Artificial intelligence in robots is in the spotlight at the 2016 Summer Davos held in Tianjin, themed as “the Fourth Industrial Revolution and its Transformational Impact”. Cutting edge robotics technologies from around the world are being exhibited at the Tianjin Meijiang Convention and Exhibition Center. Here are some of them:
Created by the University of Science and Technology in China after three years’ research and development, Jiajia is a humanoid robot that is specialized in the area of human-machine interaction. Jiajia has natural eye movements and synchronized lips when speaking. With the appearance and body height of a Chinese woman, Jiajia wears a traditional Chinese dress. Talking with her, she might compliment you by saying “You’re pretty” or “You look like you’re 18”. The researchers said at her debut this April that due to the limitation of materials, the robot is not yet able to make big facial expressions.
Jiajia is programmed to handle human-machine interactions and offer services based on cloud technology.
An astonishingly human-like robot, ChihiraAico first met the public at the Consumer Electronics Show (CES) 2015, and is now visiting the Summer Davos. She moves with 43 pneumatic actuators embedded in her shoulders, arms, hands, and face, making her capable of natural movements and expressions of joy, irritation, and sadness. ChihiraAico is expected to take a role in the service industry by taking care of people with dementia, and has the potential to act as a multilingual receptionist, a counselor, or an entertainer, among other roles.
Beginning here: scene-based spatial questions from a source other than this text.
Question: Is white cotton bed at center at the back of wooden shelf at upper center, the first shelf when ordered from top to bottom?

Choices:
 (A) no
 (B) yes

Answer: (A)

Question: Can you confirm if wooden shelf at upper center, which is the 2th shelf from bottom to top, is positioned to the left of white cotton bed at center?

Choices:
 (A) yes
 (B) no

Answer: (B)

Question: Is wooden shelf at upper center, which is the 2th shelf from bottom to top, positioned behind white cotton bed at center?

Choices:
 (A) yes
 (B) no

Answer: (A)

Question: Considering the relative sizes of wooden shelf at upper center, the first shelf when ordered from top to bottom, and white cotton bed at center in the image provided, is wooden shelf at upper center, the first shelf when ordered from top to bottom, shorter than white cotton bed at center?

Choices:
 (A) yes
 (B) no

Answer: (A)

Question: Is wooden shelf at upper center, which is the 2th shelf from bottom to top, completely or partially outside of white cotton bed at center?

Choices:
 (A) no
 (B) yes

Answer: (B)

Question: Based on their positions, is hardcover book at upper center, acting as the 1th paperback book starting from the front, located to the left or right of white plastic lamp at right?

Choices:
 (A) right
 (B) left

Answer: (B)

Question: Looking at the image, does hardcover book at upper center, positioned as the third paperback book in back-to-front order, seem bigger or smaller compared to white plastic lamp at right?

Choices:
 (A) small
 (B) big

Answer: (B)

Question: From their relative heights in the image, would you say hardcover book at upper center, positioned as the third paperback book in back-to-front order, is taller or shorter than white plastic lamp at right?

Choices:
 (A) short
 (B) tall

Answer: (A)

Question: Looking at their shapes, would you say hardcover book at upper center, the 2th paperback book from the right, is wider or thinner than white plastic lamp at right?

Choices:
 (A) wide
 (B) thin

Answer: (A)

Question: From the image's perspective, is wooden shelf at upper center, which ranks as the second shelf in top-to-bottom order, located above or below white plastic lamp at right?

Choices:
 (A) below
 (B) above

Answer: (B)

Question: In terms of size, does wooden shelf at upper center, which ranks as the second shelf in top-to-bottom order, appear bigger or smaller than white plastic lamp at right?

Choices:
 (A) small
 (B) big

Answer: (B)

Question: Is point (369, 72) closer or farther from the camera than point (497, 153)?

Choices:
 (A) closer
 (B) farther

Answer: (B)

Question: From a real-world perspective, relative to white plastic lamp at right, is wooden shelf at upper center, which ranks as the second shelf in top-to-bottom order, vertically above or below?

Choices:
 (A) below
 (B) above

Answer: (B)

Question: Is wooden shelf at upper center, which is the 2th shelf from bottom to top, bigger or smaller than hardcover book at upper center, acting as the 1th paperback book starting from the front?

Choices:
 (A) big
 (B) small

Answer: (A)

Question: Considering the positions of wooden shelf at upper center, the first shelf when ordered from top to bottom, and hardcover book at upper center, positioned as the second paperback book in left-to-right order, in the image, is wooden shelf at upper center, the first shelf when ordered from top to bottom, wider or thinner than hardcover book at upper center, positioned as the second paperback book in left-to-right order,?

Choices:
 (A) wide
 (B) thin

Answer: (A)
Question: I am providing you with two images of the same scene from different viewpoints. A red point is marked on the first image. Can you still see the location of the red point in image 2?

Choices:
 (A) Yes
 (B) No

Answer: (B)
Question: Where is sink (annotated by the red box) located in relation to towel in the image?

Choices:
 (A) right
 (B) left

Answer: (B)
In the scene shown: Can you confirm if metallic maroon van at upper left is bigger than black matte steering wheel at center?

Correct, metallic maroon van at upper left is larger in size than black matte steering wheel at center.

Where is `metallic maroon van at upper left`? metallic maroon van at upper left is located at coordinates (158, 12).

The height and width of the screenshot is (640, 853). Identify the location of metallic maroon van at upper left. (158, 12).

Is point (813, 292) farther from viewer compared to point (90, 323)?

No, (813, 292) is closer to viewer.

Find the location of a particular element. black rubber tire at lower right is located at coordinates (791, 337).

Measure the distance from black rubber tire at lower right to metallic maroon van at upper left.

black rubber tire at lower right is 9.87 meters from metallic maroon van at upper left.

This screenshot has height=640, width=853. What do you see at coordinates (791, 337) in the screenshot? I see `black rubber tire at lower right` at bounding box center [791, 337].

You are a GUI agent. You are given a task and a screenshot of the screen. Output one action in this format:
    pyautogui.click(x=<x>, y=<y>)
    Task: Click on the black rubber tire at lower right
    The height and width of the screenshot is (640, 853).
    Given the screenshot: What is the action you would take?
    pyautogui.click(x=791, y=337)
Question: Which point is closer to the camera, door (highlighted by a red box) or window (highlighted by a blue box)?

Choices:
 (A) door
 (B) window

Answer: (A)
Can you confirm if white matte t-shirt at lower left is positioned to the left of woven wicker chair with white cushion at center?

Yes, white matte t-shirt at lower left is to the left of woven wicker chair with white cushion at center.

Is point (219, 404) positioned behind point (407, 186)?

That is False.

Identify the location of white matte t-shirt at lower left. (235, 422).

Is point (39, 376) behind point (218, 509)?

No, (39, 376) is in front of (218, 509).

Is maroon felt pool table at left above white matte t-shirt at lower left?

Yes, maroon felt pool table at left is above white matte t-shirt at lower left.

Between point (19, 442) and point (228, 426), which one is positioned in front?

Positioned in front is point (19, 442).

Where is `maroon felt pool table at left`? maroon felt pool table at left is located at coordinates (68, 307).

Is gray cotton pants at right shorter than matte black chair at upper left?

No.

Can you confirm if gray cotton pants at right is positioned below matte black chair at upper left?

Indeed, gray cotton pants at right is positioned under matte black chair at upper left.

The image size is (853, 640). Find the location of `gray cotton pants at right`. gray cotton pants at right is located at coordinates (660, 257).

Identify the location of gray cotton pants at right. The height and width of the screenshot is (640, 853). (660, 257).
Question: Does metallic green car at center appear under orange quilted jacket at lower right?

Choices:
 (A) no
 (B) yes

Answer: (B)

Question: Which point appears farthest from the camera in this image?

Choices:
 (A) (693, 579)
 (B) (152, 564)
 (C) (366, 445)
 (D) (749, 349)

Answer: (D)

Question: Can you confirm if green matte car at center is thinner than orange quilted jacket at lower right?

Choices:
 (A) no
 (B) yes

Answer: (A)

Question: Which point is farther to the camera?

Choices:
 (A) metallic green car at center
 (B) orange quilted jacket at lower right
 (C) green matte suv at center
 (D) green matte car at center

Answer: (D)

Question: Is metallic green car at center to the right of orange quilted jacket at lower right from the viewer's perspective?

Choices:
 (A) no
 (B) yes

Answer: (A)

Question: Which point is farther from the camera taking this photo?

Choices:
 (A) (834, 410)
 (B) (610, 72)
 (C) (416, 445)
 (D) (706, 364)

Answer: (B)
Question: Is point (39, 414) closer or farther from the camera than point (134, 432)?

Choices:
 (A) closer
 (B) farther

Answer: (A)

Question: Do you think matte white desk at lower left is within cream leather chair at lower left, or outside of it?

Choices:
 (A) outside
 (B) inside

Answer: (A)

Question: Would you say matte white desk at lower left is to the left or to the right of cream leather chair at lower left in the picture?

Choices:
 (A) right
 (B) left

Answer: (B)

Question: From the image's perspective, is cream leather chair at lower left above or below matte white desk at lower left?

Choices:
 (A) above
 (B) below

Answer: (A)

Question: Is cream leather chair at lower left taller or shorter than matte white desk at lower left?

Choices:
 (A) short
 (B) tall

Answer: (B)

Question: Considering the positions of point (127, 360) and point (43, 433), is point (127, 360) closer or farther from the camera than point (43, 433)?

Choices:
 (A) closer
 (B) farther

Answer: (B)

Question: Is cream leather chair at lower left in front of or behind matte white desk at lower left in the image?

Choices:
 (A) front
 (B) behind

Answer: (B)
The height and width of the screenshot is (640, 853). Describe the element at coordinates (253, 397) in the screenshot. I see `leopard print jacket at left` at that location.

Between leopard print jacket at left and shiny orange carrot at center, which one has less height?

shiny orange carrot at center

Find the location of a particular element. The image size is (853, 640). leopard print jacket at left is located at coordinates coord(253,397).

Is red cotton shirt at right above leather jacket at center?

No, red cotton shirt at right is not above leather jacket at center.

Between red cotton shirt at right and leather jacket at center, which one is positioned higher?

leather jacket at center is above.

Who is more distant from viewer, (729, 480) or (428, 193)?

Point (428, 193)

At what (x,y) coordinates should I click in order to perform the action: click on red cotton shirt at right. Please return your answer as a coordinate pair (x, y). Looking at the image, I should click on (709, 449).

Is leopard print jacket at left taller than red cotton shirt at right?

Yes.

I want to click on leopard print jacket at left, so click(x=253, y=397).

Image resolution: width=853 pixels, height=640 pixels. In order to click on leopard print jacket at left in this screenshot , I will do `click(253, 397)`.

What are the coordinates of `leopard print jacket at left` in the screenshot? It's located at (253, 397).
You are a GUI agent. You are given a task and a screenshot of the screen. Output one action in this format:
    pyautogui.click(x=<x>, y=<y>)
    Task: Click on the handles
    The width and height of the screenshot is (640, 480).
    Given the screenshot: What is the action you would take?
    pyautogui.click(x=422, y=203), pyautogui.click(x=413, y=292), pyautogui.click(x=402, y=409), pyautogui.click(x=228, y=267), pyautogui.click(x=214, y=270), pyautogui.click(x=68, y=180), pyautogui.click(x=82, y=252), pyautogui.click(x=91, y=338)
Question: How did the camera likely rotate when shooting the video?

ChihiraAico is made by Toshiba.
This is a prominent dual-arm robot in the world, capable of collaborating with humans in industrial tasks. It is designed by the Swedish-Swiss engineering company ABB. Although not in the shape of a human, YuMi can be taught to complete tasks by using its two arms, the automatic operation of which can be so precise and fast that it can return to the same point within 0.02mm of accuracy at a velocity of 1,500mm per second. This amazingly collaborative robot can be applied to any small part of an assembly environment.
PiBot is a robot that drives an airplane. It was developed by the Korea Advanced Institute of Science and Technology (KAIST) in 2014. This pint-sized robot can identify and operate all the buttons and switches in a cockpit designed for humans.
Market research company IDC predicts that worldwide spending on robotics will reach USD 135 billion in 2019. According to the China Robot Industry Alliance, China has already been the world’s largest industrial robot market for the past two years, and is enjoying an annual growth rate of over 50% in the robot industry.